Present adjuvant therapies are based on data arising from pulmonary or ovarian literature, including chemotherapy and radiation. In this study, 60% of patients who treated with EP recurred, and 80% patients who received PT relapsed. 50% recurred within 6 months of chemotherapy, which suggested that these tumors might respond poorly to chemotherapy. Yang et al reviewed sporadic case reports, and their study did not confirm survival benefits from chemotherapy. Two patients who received EP have been followed up for 24 and 27 months, without disease. The paucity of data suggests that EP chemotherapy may benefit patients. Due to the limited data, the efficacy of the two chemotherapy regimens cannot be statistically analyzed, and there is also no relevant research in the literature. In this study, only one patient received radiation therapy, which may be partly due to the low rate of radiation use to treat ovarian carcinoma histology.
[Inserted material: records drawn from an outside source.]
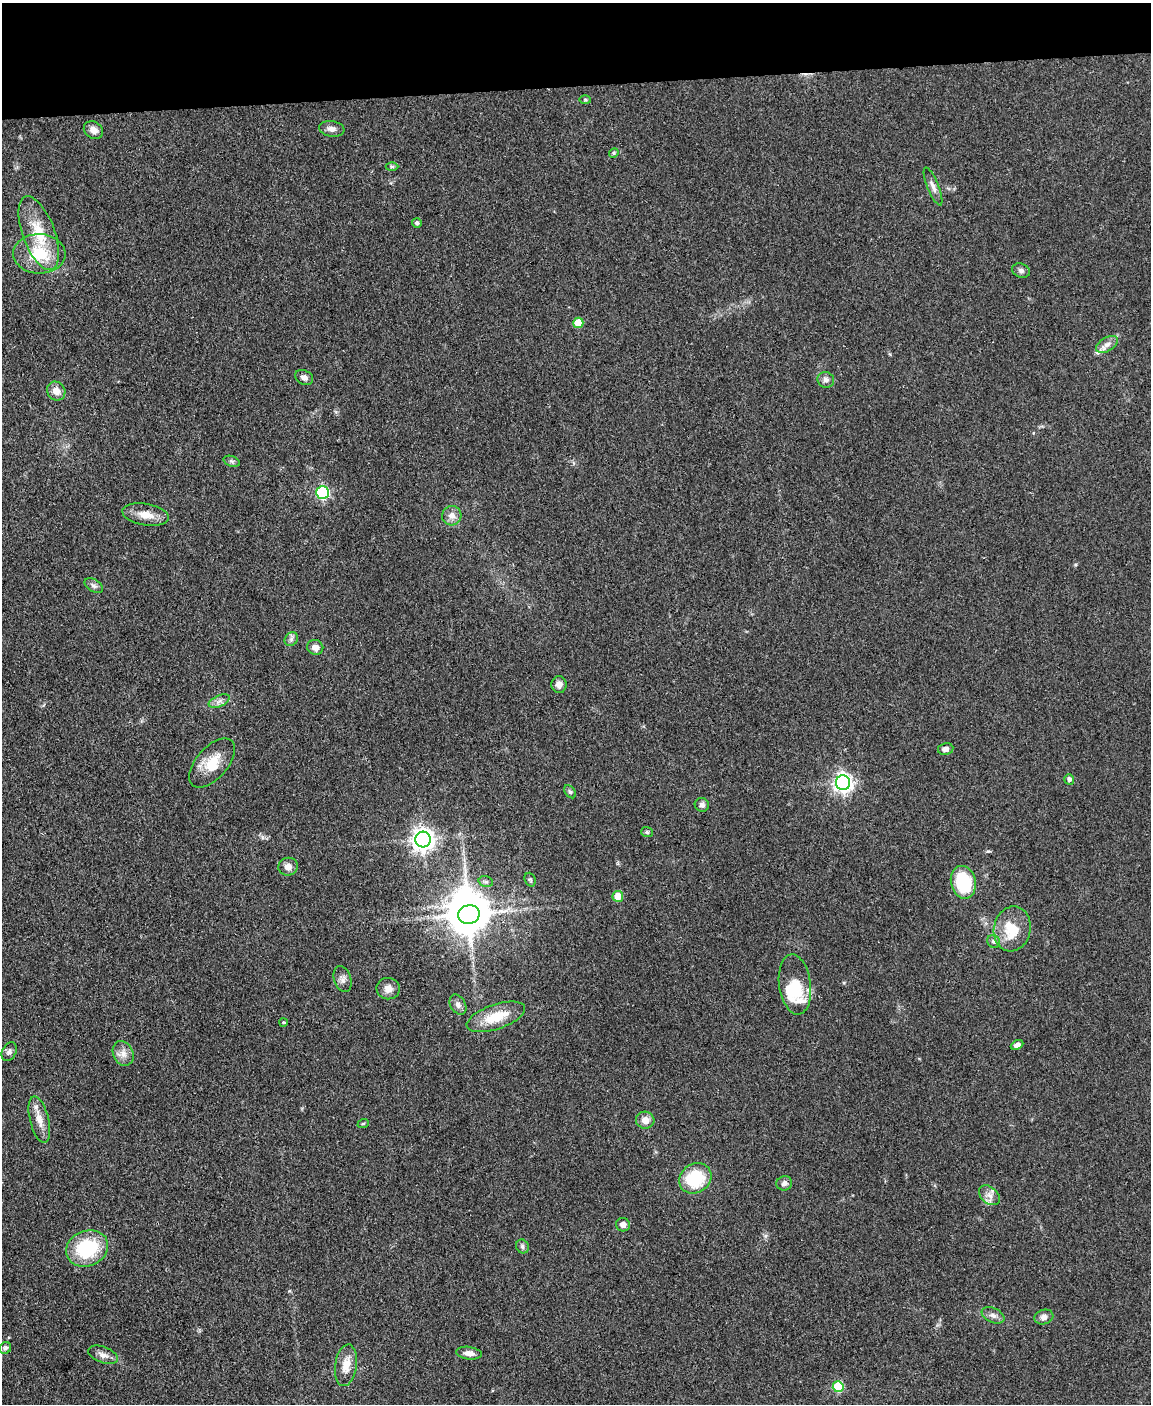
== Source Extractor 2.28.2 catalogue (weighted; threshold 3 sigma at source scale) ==
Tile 3 of 4 x 3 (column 3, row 1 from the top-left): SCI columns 2298-3446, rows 3043-4444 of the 4594 x 4573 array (HDU 1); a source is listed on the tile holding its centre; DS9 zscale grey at full resolution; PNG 1153 x 1406 px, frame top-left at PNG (2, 3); each listed source drawn as its Kron ellipse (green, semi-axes under 4 px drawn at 4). Shown black and unused: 6% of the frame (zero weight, under 3 of 4 exposures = <1% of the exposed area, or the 3 px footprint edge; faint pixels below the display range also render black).
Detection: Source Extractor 2.28.2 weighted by HDU 2 'WHT'; one run over the whole footprint, this tile lists its part. Background 0.107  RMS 0.0063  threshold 0.0282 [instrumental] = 3 sigma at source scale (4.5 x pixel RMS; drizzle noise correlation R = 1.50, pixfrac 1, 0.05/0.05 arcsec/px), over >= 5 px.
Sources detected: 70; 2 inside a brighter object's white glare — neither listed nor drawn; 3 inside a brighter listed object's ellipse — not listed separately; the other 65 listed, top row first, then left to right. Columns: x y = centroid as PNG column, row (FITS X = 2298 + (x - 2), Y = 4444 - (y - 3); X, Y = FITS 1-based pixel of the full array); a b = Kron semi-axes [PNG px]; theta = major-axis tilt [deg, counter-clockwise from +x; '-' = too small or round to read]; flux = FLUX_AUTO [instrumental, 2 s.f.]
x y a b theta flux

The patient has been followed up for 48 years, and there is no imaging evidence that the tumor has recurred. The role of radiotherapy in the treatment of ONETs is largely unknown, but several reports have suggested a potential benefit[25, 26]. Radiotherapy is worthy being further explored in ONETs. At present, there were few studies on targeted therapy in ONEETs. In this study, one patient with BRCA2 germline mutation was maintained with PARP inhibitors (Olaparib). The patient did not benefit from Olaparib and recurred after 4 months.